DATA SUPPLIED:
━━━━━━━━

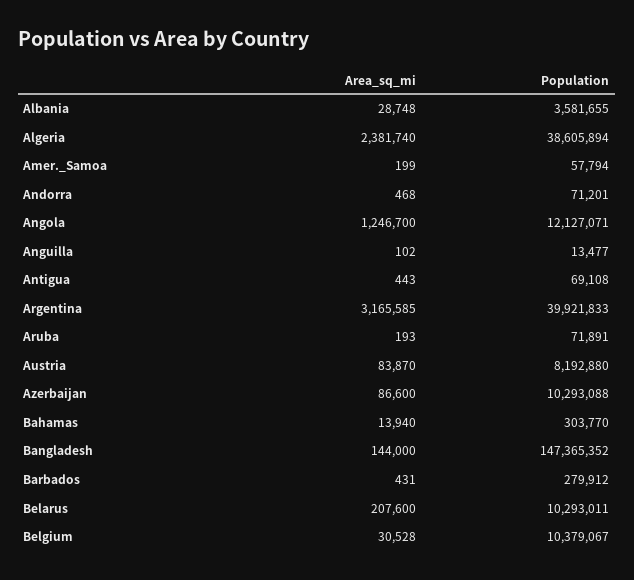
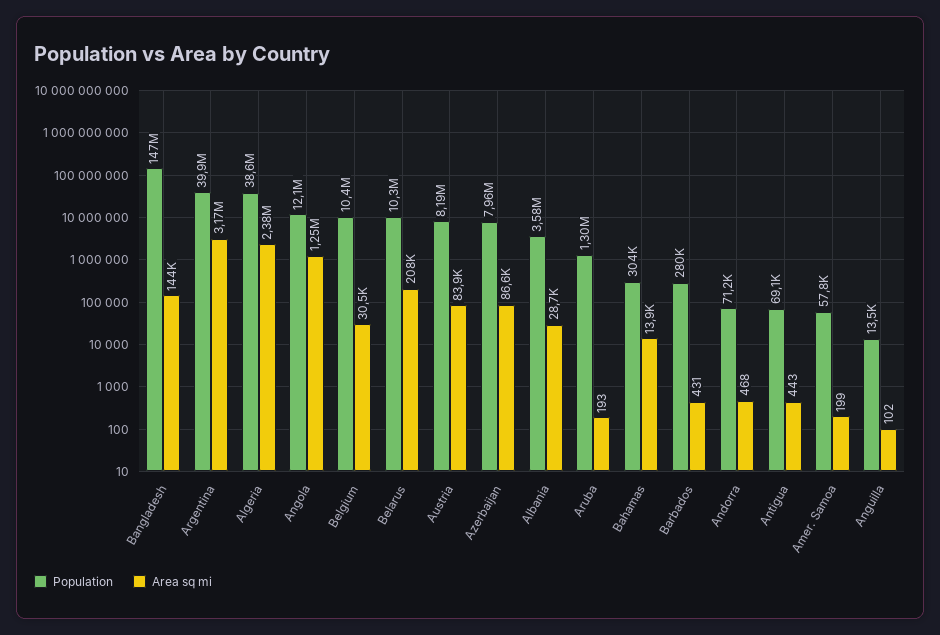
Population, Aruba: 71891 -> 1300000
Population, Azerbaijan: 10293088 -> 7960000

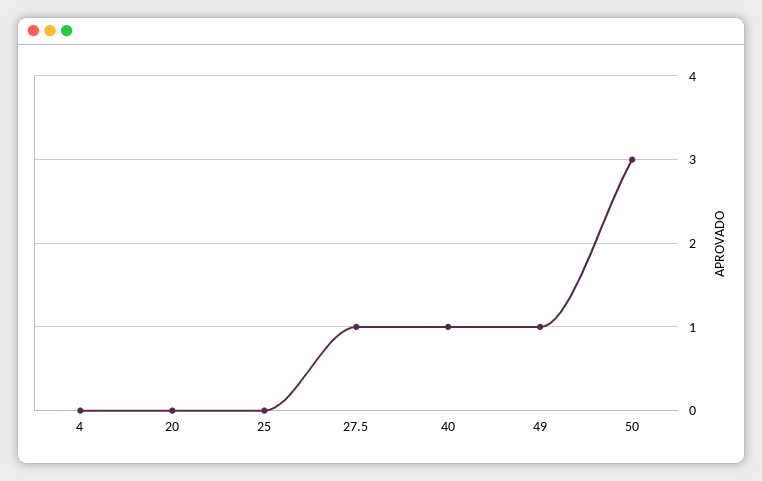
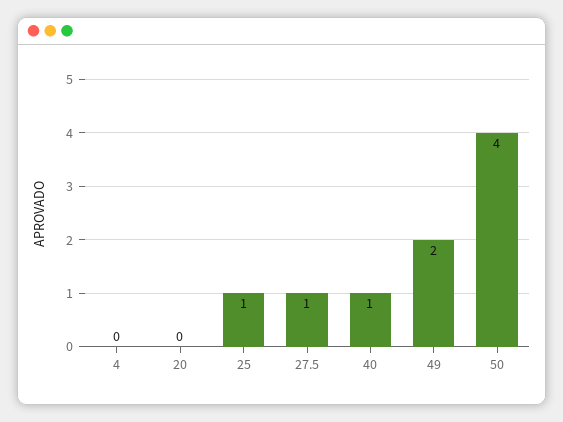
25: 0 -> 1
49: 1 -> 2
50: 3 -> 4

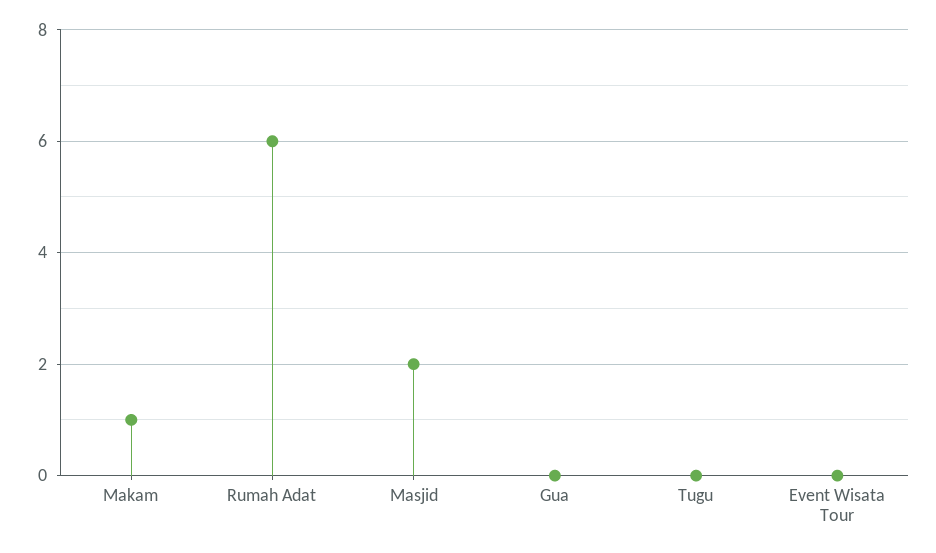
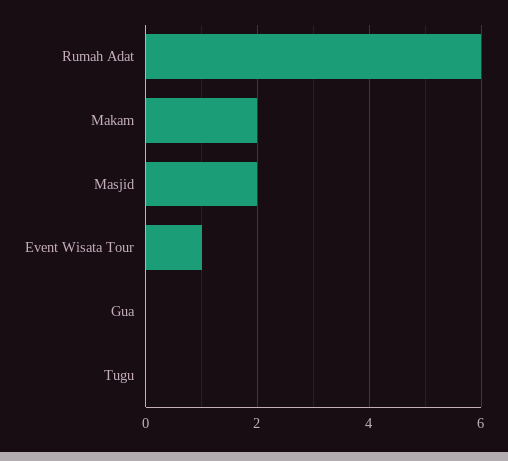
Makam: 1 -> 2
Event Wisata Tour: 0 -> 1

━━━━━━━━

WORK INSTRUCTIONS: The task calls for all lines in the entries that hold "Population".

RESULT OF THE TASK:
Population, Aruba: 71891 -> 1300000
Population, Azerbaijan: 10293088 -> 7960000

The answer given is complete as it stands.